El problema de la falta de entendimiento de cómo funciona realmente el sistema genera una gran frustración porque la esperanza, permanente depositada en el Ejecutivo se ve frustrada con el acontecer posterior. Lo peor no es que no se comprenda, sino que puede estar implantado —y esto es mucho más grave— en la genética cultural regional, en la que se acepta al autoritario por dos razones concurrentes: la costumbre de años de dictaduras y el sentir individual autoritario. Una especie de simbiosis entre el tutelaje solicitado y el espíritu mandón, lo que impide comprender un debate democrático adecuado. Y algo más: tanto en la comunidad ladina como en la indígena la imposición de las autoridades está por encima de la libertad personal de decidir.

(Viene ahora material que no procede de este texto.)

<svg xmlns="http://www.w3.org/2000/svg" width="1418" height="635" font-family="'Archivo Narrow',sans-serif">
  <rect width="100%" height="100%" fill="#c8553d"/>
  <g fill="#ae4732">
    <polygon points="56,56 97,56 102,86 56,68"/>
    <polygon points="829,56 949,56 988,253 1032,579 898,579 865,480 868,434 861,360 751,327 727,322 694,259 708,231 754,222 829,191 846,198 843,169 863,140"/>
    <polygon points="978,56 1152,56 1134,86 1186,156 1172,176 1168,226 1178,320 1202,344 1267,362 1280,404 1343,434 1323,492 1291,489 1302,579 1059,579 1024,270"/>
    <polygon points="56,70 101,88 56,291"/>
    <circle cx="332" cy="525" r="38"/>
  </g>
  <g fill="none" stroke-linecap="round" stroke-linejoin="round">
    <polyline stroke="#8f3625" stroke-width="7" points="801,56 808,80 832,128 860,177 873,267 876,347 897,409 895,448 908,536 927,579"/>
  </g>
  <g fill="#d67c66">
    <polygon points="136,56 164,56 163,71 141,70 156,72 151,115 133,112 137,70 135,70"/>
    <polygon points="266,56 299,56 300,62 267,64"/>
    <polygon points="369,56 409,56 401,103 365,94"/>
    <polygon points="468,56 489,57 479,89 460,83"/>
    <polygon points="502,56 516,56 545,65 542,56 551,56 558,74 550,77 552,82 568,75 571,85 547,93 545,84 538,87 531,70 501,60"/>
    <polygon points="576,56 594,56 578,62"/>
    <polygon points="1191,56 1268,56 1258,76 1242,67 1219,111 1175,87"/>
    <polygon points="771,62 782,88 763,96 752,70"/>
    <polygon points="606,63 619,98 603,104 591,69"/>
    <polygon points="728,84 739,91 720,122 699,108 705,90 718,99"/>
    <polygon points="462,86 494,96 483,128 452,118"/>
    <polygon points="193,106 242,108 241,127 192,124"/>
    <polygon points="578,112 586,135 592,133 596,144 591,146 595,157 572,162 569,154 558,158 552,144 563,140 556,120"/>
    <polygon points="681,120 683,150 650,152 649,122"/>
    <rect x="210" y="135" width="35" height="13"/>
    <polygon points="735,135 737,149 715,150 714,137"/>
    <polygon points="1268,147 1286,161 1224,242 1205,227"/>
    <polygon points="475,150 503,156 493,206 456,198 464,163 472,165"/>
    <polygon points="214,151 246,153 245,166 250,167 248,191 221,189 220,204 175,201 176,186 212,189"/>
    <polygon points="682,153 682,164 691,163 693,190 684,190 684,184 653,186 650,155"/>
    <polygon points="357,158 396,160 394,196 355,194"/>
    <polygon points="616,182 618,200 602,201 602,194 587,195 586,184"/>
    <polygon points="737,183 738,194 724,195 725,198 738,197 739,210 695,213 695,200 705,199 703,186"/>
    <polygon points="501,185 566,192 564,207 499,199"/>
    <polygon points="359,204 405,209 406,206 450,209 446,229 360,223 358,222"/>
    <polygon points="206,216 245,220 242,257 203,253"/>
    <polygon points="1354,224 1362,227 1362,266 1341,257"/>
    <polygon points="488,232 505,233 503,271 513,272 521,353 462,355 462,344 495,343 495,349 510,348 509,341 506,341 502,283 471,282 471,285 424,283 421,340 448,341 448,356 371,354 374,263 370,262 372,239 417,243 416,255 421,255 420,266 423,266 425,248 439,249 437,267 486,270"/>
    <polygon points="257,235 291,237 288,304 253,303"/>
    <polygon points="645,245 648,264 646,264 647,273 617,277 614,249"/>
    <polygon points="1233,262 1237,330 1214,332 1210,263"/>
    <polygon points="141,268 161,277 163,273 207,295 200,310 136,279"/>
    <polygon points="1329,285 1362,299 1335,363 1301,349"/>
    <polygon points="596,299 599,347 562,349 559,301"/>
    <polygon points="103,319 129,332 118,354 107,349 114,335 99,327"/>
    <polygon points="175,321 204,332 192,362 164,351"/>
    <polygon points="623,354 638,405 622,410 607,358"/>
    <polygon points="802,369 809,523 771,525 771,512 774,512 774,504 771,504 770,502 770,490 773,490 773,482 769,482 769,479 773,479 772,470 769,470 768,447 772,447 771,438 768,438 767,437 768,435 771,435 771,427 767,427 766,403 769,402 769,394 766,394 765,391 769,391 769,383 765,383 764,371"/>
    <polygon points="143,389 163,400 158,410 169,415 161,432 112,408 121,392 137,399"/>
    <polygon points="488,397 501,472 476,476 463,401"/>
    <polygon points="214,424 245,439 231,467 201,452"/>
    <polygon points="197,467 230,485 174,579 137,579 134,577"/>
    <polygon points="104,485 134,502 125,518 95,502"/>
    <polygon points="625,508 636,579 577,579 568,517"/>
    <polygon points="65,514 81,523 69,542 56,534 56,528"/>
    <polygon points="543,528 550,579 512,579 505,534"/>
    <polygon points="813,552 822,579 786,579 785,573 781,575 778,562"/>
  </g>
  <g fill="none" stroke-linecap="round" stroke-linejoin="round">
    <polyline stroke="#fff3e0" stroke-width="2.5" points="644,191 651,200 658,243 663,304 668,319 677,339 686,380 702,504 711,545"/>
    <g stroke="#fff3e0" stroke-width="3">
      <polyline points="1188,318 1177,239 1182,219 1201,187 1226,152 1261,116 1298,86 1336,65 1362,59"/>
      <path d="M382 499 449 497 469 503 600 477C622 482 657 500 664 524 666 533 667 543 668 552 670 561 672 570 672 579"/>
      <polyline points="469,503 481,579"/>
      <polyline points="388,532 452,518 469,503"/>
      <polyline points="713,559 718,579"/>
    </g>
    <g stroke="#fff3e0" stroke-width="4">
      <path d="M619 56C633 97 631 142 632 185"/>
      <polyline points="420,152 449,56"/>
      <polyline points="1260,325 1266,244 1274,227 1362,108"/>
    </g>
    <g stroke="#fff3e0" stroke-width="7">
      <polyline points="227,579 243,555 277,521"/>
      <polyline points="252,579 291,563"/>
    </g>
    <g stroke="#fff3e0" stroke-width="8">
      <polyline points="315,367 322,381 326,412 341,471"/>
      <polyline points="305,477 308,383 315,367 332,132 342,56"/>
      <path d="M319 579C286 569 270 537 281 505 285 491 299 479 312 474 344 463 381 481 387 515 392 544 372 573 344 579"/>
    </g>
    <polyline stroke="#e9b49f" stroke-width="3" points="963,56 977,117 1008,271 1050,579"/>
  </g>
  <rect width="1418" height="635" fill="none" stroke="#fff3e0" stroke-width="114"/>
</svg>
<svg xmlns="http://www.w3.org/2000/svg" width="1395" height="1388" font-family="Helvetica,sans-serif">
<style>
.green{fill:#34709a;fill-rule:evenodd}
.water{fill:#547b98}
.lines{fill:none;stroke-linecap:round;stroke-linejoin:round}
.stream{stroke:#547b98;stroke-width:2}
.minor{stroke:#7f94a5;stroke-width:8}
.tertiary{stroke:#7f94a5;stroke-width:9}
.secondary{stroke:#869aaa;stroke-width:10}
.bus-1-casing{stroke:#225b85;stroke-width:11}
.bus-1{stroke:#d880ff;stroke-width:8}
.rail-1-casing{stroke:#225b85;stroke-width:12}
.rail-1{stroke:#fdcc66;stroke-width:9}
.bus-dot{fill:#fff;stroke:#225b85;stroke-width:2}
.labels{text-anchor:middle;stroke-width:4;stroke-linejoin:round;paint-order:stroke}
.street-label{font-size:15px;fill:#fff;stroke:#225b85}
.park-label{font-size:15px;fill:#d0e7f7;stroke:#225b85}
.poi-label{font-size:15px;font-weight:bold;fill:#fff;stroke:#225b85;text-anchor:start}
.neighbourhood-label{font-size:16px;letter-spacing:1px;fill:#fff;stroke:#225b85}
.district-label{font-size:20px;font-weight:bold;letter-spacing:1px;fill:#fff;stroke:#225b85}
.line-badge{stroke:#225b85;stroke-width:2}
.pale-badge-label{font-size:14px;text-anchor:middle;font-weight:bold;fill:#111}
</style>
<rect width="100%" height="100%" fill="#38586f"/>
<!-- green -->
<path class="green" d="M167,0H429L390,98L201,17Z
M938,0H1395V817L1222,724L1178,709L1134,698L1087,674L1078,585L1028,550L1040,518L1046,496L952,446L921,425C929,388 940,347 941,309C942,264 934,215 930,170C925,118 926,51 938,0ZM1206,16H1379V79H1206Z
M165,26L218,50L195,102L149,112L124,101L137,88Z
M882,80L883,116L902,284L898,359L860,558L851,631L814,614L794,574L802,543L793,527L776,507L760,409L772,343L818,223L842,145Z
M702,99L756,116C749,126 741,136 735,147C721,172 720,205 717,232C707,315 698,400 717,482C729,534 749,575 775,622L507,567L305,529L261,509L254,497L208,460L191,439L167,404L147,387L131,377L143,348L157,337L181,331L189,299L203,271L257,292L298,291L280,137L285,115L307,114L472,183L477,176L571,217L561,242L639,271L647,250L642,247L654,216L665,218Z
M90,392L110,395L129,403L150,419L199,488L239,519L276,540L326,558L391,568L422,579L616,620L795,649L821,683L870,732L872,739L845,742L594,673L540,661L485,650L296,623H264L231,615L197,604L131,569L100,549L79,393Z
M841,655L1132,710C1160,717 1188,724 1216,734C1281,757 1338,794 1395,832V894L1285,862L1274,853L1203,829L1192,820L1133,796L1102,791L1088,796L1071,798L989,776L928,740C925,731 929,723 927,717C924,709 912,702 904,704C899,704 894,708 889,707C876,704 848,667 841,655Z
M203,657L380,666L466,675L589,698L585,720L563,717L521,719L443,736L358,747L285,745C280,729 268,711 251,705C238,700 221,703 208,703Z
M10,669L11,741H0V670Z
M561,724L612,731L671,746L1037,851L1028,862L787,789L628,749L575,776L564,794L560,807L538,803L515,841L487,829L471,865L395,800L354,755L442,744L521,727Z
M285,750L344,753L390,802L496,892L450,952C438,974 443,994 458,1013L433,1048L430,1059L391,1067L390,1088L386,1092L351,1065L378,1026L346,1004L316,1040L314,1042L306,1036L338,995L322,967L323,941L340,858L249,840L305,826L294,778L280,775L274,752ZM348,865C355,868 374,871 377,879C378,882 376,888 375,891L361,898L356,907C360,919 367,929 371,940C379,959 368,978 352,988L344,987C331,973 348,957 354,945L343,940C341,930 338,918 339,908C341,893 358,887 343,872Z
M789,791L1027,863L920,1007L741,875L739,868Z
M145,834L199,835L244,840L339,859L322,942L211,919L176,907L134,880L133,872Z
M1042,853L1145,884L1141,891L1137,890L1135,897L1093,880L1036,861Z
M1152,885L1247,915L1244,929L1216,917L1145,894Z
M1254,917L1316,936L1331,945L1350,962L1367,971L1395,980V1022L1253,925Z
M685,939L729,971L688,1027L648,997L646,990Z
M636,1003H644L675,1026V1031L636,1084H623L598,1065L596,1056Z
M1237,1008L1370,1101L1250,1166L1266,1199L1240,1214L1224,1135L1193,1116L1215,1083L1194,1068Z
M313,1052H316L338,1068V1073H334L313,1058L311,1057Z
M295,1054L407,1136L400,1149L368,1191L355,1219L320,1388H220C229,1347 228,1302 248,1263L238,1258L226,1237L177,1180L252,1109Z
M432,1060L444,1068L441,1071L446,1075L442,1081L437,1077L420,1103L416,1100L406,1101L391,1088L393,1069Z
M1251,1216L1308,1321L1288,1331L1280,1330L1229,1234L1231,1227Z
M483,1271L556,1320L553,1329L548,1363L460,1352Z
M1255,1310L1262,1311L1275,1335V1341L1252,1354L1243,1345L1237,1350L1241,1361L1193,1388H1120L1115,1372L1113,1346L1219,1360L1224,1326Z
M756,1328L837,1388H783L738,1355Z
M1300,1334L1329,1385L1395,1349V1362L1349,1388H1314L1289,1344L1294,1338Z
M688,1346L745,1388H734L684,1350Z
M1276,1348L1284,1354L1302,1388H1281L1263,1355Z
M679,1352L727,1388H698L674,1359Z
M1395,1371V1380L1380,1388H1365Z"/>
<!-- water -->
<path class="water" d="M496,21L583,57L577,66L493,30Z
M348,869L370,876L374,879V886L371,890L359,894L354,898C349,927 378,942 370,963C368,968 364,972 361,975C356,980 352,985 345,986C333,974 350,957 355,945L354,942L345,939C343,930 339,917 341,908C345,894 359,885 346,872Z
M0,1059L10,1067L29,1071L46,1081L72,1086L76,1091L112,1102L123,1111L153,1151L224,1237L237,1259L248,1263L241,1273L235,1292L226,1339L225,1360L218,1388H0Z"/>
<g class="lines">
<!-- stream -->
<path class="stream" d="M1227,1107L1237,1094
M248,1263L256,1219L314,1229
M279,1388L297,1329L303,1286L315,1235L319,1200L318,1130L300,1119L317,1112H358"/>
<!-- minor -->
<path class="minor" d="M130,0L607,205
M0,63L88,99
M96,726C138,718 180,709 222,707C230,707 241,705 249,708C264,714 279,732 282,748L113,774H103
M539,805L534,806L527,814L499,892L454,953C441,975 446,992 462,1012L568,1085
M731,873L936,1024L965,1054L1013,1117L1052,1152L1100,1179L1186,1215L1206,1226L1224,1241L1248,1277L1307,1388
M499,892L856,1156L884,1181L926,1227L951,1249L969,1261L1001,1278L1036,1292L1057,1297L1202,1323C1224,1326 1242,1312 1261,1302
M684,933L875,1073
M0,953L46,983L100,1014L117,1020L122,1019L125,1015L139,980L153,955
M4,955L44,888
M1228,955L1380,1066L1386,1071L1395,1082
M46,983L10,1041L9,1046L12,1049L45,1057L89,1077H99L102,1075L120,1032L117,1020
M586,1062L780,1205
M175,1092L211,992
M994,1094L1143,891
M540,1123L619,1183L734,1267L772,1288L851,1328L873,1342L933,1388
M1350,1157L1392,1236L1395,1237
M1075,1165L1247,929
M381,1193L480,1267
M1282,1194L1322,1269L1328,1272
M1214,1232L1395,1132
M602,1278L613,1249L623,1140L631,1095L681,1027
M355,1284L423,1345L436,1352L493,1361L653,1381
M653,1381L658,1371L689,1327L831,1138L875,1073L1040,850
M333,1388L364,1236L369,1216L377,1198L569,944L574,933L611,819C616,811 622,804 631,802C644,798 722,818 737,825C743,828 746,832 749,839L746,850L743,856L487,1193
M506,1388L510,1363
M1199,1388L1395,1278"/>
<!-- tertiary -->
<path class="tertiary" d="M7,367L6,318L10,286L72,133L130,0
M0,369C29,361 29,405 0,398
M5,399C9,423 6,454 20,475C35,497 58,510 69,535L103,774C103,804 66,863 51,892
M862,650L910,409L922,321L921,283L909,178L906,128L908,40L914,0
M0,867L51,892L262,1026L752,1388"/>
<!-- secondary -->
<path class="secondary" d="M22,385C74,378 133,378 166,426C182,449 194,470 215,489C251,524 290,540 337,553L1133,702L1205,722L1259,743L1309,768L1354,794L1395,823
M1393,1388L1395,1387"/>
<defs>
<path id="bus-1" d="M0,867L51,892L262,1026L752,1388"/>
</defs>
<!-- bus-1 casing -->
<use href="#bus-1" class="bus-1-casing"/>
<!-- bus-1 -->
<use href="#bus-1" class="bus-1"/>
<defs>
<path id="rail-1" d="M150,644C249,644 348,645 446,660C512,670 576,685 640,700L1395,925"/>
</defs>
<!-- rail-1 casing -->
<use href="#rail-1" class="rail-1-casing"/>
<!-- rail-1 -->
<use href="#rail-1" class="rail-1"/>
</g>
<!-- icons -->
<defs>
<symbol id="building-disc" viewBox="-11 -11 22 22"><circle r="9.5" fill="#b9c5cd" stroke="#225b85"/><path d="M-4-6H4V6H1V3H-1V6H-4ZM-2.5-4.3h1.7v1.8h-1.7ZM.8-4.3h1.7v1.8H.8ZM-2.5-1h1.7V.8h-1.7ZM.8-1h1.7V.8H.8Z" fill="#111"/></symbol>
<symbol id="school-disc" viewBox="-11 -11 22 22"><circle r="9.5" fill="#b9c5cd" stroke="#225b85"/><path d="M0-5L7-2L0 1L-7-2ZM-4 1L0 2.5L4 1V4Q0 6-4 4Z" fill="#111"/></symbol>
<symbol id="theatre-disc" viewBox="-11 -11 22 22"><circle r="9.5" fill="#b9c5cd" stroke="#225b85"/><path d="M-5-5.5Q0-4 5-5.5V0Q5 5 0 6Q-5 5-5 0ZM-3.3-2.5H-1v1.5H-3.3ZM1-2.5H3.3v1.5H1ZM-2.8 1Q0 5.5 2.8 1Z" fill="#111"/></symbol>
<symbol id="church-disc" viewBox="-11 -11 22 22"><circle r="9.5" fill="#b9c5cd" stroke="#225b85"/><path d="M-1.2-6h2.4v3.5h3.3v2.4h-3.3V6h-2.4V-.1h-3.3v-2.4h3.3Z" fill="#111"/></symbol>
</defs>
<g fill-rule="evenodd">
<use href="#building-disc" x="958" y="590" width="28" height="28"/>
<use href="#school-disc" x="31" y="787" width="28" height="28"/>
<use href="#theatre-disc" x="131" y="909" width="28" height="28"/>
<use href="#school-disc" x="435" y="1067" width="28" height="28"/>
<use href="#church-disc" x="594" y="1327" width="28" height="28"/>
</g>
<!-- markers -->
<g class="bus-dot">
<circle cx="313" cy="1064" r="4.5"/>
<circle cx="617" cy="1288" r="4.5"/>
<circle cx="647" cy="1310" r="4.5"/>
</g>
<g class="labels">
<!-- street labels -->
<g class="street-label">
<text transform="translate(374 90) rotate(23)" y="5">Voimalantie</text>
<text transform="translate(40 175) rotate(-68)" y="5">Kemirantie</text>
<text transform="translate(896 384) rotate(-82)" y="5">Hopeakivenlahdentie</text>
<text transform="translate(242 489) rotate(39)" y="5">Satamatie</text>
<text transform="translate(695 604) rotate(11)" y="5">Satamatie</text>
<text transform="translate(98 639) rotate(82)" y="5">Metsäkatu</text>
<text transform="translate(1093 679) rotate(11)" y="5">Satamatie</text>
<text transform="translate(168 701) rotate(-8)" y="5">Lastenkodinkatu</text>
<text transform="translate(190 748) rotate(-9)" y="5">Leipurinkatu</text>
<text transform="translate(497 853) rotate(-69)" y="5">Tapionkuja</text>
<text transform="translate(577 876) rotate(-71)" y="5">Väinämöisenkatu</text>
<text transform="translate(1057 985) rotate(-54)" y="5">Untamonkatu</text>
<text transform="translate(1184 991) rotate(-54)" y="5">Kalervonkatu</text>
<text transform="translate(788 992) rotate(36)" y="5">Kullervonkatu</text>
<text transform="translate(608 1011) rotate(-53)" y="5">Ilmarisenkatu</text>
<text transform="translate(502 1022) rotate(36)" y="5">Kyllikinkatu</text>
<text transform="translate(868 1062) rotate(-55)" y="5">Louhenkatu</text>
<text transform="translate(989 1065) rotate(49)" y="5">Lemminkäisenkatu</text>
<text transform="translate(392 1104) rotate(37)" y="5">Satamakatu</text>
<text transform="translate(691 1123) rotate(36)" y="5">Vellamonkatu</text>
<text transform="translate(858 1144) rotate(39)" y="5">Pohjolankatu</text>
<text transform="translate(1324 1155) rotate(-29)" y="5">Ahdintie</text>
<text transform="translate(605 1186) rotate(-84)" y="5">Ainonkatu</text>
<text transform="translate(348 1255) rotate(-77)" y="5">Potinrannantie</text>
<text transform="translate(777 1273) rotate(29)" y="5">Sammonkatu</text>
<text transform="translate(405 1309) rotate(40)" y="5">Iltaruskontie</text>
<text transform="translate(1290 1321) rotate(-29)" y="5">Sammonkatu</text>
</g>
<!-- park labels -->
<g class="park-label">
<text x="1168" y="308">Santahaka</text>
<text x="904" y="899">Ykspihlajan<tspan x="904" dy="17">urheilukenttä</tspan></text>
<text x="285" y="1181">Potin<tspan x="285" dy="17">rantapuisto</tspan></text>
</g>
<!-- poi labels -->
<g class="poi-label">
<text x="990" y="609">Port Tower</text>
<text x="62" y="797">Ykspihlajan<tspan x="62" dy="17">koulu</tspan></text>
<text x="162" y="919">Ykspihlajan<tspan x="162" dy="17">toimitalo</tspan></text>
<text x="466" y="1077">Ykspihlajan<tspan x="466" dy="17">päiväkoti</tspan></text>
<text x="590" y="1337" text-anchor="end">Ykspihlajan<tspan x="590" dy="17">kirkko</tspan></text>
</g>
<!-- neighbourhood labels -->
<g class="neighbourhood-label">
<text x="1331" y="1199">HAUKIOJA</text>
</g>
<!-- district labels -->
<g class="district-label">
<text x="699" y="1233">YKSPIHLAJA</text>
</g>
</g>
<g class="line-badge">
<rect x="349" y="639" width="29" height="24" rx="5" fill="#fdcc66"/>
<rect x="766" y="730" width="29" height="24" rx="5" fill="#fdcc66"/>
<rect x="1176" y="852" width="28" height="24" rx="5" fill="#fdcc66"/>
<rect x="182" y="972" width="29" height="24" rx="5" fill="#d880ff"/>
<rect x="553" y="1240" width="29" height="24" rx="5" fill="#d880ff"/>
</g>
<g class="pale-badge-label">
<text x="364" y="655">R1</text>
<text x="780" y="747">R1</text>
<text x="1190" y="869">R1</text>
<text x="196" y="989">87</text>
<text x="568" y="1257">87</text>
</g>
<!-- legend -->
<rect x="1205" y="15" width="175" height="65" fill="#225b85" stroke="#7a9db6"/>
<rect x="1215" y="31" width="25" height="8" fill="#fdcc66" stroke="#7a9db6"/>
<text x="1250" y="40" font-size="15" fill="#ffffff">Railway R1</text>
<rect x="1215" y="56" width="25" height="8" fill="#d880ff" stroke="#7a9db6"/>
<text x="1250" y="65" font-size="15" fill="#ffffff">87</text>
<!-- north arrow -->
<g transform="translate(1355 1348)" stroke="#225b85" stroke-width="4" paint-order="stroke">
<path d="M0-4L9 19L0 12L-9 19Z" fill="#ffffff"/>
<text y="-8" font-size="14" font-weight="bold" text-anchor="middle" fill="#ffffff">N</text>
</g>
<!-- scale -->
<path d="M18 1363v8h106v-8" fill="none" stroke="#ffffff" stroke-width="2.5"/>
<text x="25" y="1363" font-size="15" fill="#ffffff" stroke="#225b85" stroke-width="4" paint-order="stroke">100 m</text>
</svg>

Me da que no hemos superado, como sí lo han hecho otras sociedades, el estatocentrismo ni mucho menos comprendido el valor del ser humano, pero también la responsabilidad que eso conlleva. Se sigue prefiriendo el tutelaje “ubiquista”, porque así hay siempre a quien echarle la culpa de los males que por inacción dejamos que ocurran. ¡Pues nada, a esperar al 14 de enero del 2024!